Mit der Honigpumpe drücke ich das Prinzip der Freien Internationalen Universität aus, im Blutkreislauf der Gesellschaft zu arbeiten. In das Herzorgan - dem stählernen Honigbehälter- hinein und aus ihm heraus fließen die Hauptarterien, durch die der Honig mit einem pulsierenden Ton aus dem Maschinenraum gepumpt wird, durch das Gebiet der Free University zirkuliert




Seite 320


und zum Herzen zurückkehrt. Das ganze Gebilde wird erst vervollständigt durch die Menschen im Raum, um den die Honigarterie herumfließt und in welchem der Bienenkopf in den aufgerollten Schlauchwicklungen mit seinen eisernen Fühlern gefunden werden kann.39

Im Sumpf des Maschinenraumes sind die drei Hauptprinzipien von Beuys´ Theorie der Sozialen Skulptur - Denken, Fühlen und Wollen - in einem scheinbar physikalisch funktionierenden Modell dargestellt. Beuys erklärt den Modellcharakter seines Systems so:

Willenskraft in der chaotischen Energie des Doppelmotors, der den Haufen Fett aufwühlt. Gefühl im Herz und im Blutkreislauf des Honigs, der durch das Ganze fließt. Denkkräfte in dem Eurasienstab, dessen Spitze sich direkt aus dem Maschinenraum zum Tageslicht des Museums emporstreckt und dann wiederum nach unten zeigt.40

Abstrakte, unbeobachtbare Begriffe seiner Theorie der Sozialen Skulptur wie "Wille", "Gefühl", "Denken", "Blutkreislauf" oder "Gesellschaft" werden mit Hilfe eines Modells dargestellt, welches als seine Elemente industrielle Maschinenteile wie Schiffsmotoren, Antriebswellen, Plastikschläuche, Dichtungen, Sicherungen, Schalter, eine Vakuumpumpe oder Natursubstanzen wie Honig und Margarine verwendet. Drei archaische Tongefäße stehen in einer Ecke daneben. Diese Gegenstände stehen jedoch nicht für sich selbst, sie stellen sich nicht selbst dar, sondern beziehen sich auf eine komplexe theoretische Konzeption der Herausbildung, Entwicklung und Einspeisung des menschlichen Kapitals der Kreativität in eine humane, menschliche Zukunft. Die Elemente der Installation bilden so ein System, welches aufgrund seiner speziellen Art von Bezugnahme ein anschauliches Modell ist. Es funktioniert als eine visuelle Brücke zwischen den theoretischen, abstrakten Konzepten des Künstlers und den beobachtbaren Gegenständen der Installation.41 Dies ist auch der Grund, warum die Werke fremd und hermetisch bleiben, wenn man ihre Modellfunktion nicht kennt. Man muß zumindestens ahnen, wovon sie ein Modell sind, um ihr ästhetisches und soziales Wirkungspotential besser beurteilen zu können.

Bereitgestellte Angaben »
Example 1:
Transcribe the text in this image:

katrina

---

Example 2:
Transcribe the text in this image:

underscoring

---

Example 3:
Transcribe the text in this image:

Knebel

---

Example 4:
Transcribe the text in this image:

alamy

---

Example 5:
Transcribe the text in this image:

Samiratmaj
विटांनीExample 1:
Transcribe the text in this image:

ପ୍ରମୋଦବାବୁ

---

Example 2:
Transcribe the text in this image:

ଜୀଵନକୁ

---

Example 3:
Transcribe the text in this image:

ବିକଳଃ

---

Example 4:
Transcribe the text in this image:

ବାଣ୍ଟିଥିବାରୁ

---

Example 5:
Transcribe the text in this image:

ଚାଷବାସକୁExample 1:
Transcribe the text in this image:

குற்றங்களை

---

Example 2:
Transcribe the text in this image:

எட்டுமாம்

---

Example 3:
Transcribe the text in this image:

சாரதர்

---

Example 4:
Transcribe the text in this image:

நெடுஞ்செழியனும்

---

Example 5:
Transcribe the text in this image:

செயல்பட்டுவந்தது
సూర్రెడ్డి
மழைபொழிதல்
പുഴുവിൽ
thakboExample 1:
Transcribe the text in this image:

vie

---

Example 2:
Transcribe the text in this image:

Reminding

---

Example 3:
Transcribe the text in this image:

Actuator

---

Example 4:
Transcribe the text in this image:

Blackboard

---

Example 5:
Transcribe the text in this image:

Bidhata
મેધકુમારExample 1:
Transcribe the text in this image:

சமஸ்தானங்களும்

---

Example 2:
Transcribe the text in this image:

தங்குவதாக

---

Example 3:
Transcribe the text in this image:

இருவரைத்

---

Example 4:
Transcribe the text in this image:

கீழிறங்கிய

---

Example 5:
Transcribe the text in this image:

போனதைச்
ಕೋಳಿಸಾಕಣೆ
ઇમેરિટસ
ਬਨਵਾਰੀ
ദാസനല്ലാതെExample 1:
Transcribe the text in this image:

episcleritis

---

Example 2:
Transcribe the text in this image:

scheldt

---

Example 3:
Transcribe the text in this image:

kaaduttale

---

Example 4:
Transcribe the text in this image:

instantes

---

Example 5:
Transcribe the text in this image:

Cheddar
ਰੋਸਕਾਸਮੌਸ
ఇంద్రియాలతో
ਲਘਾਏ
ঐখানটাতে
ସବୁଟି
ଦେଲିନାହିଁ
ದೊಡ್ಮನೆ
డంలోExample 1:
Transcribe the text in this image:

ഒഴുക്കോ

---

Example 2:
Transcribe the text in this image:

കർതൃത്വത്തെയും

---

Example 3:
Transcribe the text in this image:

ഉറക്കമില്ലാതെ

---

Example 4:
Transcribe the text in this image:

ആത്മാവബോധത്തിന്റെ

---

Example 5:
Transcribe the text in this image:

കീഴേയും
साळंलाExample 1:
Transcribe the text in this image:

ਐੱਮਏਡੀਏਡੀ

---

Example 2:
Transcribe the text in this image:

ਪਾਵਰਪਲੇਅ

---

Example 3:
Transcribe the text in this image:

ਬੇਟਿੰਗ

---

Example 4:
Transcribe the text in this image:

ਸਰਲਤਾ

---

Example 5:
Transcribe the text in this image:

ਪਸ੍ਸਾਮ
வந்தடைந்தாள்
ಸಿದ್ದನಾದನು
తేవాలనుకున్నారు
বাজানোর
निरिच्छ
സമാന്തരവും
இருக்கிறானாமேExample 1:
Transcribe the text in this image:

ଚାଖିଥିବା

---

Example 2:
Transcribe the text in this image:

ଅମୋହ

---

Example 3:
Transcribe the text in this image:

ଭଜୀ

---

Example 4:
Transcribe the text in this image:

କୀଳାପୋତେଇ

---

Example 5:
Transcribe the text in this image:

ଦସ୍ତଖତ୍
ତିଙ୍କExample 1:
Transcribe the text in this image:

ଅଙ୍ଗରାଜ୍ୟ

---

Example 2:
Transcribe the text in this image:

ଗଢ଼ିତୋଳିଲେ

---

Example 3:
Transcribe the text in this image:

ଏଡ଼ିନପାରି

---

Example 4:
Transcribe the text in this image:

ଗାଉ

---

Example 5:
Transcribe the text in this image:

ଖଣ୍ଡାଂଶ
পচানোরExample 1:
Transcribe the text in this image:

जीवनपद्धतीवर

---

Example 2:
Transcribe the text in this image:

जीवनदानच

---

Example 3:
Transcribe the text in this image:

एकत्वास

Aufgabenstellung »
Prüfen Sie bitte, ob die drei folgenden Aussagen mit dem Text zur Honigpumpe übereinstimmen, und antworten Sie jeweils mit Ja oder Nein samt den entscheidenden Worten des Textes als wörtlichem Zitat.
1. Die Willenskraft zeigt sich in der Energie des Doppelmotors.
2. Der Eurasienstab steht für das Gefühl.
3. Zu den verwendeten Natursubstanzen gehört Butter.

Lösung »
1. Ja: „Willenskraft in der chaotischen Energie des Doppelmotors“
2. Nein: „Denkkräfte in dem Eurasienstab“
3. Nein: „Natursubstanzen wie Honig und Margarine“